Its better to return the arraylist instead of ResultSet. Because resultset depend upon the Connection object and connection object should remain open while you are using resultset and it is quite difficult and bad programming design.
You might want to convert the result set into a list of maps, and then return that list of maps. Take a look at the second post I made in the "Need a disconnected resultset" thread over in the JDBC forum. I'm moving this thread to the JDBC forum...

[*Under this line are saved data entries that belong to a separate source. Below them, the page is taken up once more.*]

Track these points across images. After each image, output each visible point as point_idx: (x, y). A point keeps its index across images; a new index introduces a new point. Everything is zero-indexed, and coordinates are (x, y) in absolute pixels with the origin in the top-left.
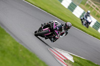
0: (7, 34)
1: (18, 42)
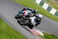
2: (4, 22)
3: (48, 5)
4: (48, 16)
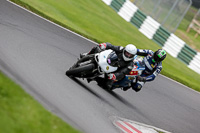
0: (26, 96)
1: (50, 110)
2: (31, 98)
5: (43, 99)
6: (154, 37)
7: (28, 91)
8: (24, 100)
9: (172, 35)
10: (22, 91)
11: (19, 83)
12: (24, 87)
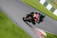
0: (8, 19)
2: (10, 20)
3: (51, 6)
4: (52, 17)
5: (13, 20)
6: (44, 4)
7: (9, 18)
8: (8, 20)
9: (49, 4)
10: (7, 18)
11: (6, 15)
12: (8, 17)
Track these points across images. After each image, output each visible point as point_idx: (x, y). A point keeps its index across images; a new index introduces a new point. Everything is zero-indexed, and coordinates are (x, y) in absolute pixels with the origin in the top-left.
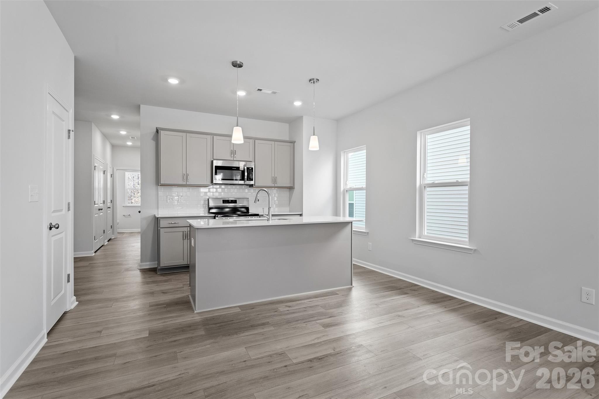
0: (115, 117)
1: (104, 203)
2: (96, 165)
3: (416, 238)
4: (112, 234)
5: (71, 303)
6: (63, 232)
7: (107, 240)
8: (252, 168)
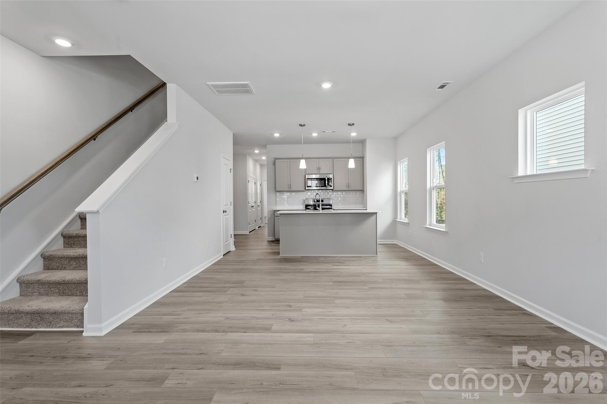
0: (257, 152)
1: (255, 203)
2: (250, 179)
3: (426, 225)
4: (262, 224)
5: (233, 248)
6: (228, 215)
7: (257, 227)
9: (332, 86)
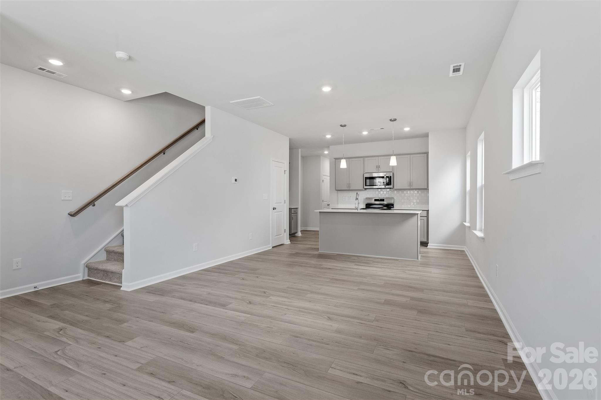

I'm not sure why the 'list of maps' solution is popular at the moment (I've seen multiple threads refer to it recently), but it's not a solution I'm fond of. Personally: get a decent object-to-relation mapping tooll and forget that you have a database in the back end. Castor and Hibernate are popular. I'm not a fan of the array-of-maps solution since it loses all of the type-safety (and meaning) associated with Java classes and all the data gets shovelled in data buckets. In truth the situation in which we used it had other associated problems (like namespace clashes and pretending 'Maps' are immutable), but it all stemmed from an architecture that was based on moving database information around in Maps. Oh yeah, it loses ordering too. Just my 2 cents. (Someone is making a penny!) Dave
My 2 cents. I'm not a fan of object/relational layers. In my shop, a developer should know oracle pl/sql and java. There are lots of those types around for future hire. Throw in an O/R tool. Now you hide them from sql, but hey, there's always a new variant of sql called something else. Plus, now you have to redefine your database tables and relationships in yet another way. Less people know the particular tool you've chosen. One more thing for new hires to learn. Also, it complicates the app, more layers, harder to debug (what sql is being ran? hmmm, turn on some type of logging to see), is harder to tune. We've tried for years to be database independent, but all that gets you is slow performance on all the databases, and developers who don't know much about any of them. Pick your database, use it to the fullest, don't hide it, simplify your apps. Use stored procedures and call them from your java. Usage of the database will determine the scalability of your application in most cases. (Note: I realize that vendors selling applications for multiple databases have to consider usage of multiple databases.) I like to think of SQL Server's T-SQL and Oracle's PL/SQL as the layer you'd swap out.